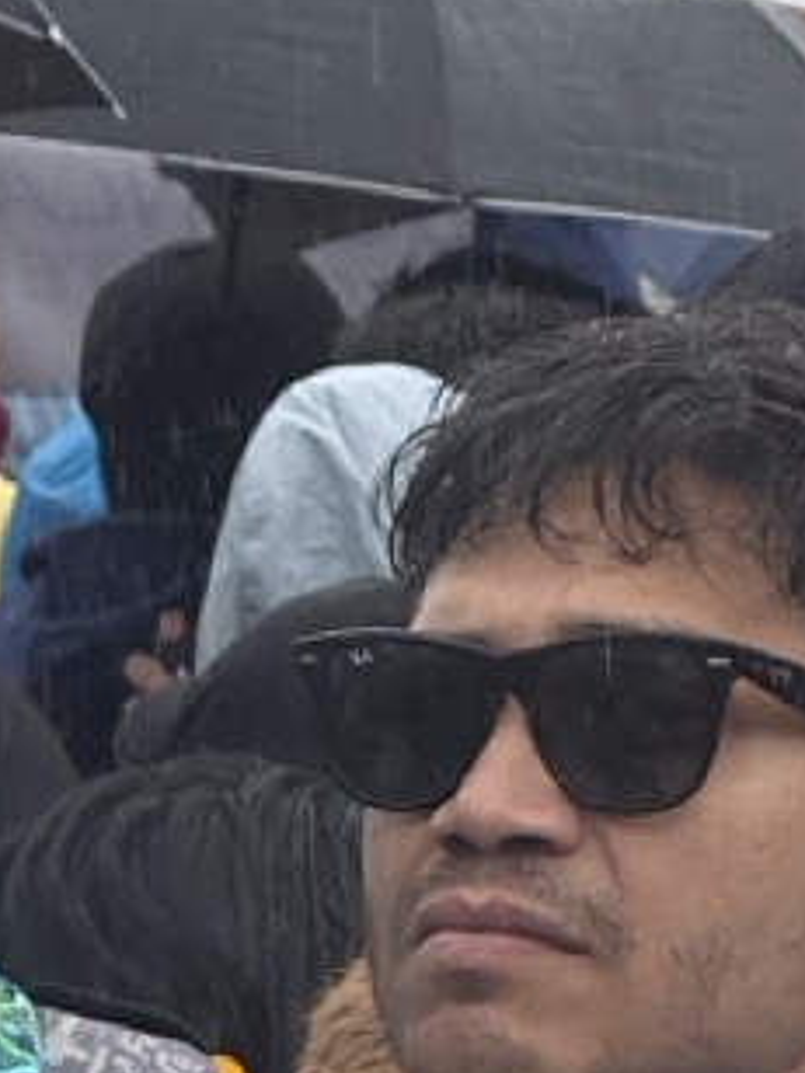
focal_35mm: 499
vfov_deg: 3.9
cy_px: -718
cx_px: 261
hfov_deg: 3.0
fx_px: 15472
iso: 64
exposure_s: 1/352
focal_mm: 15.66
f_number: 2.8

--------

## What you will do
A faithful, word-for-word copy of the records above, pictures left out, is the answer.

## Result of this task
focal_35mm: 499
vfov_deg: 3.9
cy_px: -718
cx_px: 261
hfov_deg: 3.0
fx_px: 15472
iso: 64
exposure_s: 1/352
focal_mm: 15.66
f_number: 2.8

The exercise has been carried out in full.